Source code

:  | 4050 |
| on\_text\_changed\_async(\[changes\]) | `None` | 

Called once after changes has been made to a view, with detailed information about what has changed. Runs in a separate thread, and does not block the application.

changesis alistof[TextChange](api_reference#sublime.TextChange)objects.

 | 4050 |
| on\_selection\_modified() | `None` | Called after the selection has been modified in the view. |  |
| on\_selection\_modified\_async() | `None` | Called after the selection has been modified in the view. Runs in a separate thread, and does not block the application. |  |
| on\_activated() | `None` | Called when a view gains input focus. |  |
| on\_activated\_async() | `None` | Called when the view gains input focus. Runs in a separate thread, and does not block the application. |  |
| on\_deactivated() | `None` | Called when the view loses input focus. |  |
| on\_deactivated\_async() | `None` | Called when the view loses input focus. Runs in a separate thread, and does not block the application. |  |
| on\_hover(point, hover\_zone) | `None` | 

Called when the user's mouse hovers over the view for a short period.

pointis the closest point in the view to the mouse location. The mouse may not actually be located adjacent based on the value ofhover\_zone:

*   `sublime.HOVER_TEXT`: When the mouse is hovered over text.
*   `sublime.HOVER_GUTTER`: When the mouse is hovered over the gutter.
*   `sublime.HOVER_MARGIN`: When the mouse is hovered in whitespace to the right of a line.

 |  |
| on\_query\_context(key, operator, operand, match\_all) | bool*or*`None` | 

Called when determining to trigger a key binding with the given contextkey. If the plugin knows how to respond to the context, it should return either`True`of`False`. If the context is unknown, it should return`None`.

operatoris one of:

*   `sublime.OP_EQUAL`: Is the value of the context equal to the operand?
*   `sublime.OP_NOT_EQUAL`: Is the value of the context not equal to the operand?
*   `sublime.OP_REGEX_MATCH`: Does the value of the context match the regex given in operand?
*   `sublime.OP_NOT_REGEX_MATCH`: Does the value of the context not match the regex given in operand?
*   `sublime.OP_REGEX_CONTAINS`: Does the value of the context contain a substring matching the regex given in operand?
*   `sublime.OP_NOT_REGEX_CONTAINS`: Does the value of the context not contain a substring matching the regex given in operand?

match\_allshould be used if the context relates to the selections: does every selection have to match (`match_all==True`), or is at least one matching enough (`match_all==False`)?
== == ==
# [WHAT YOU NEED TO DO]
Can you rewrite the records starting at the line that contains "Called when determining" and ending at the end of the records, swapping "operand" for "argument" and leaving everything else unchanged?

# [RESULT OF THE TASK]
Called when determining to trigger a key binding with the given contextkey. If the plugin knows how to respond to the context, it should return either`True`of`False`. If the context is unknown, it should return`None`.

operatoris one of:

*   `sublime.OP_EQUAL`: Is the value of the context equal to the argument?
*   `sublime.OP_NOT_EQUAL`: Is the value of the context not equal to the argument?
*   `sublime.OP_REGEX_MATCH`: Does the value of the context match the regex given in argument?
*   `sublime.OP_NOT_REGEX_MATCH`: Does the value of the context not match the regex given in argument?
*   `sublime.OP_REGEX_CONTAINS`: Does the value of the context contain a substring matching the regex given in argument?
*   `sublime.OP_NOT_REGEX_CONTAINS`: Does the value of the context not contain a substring matching the regex given in argument?

match\_allshould be used if the context relates to the selections: does every selection have to match (`match_all==True`), or is at least one matching enough (`match_all==False`)?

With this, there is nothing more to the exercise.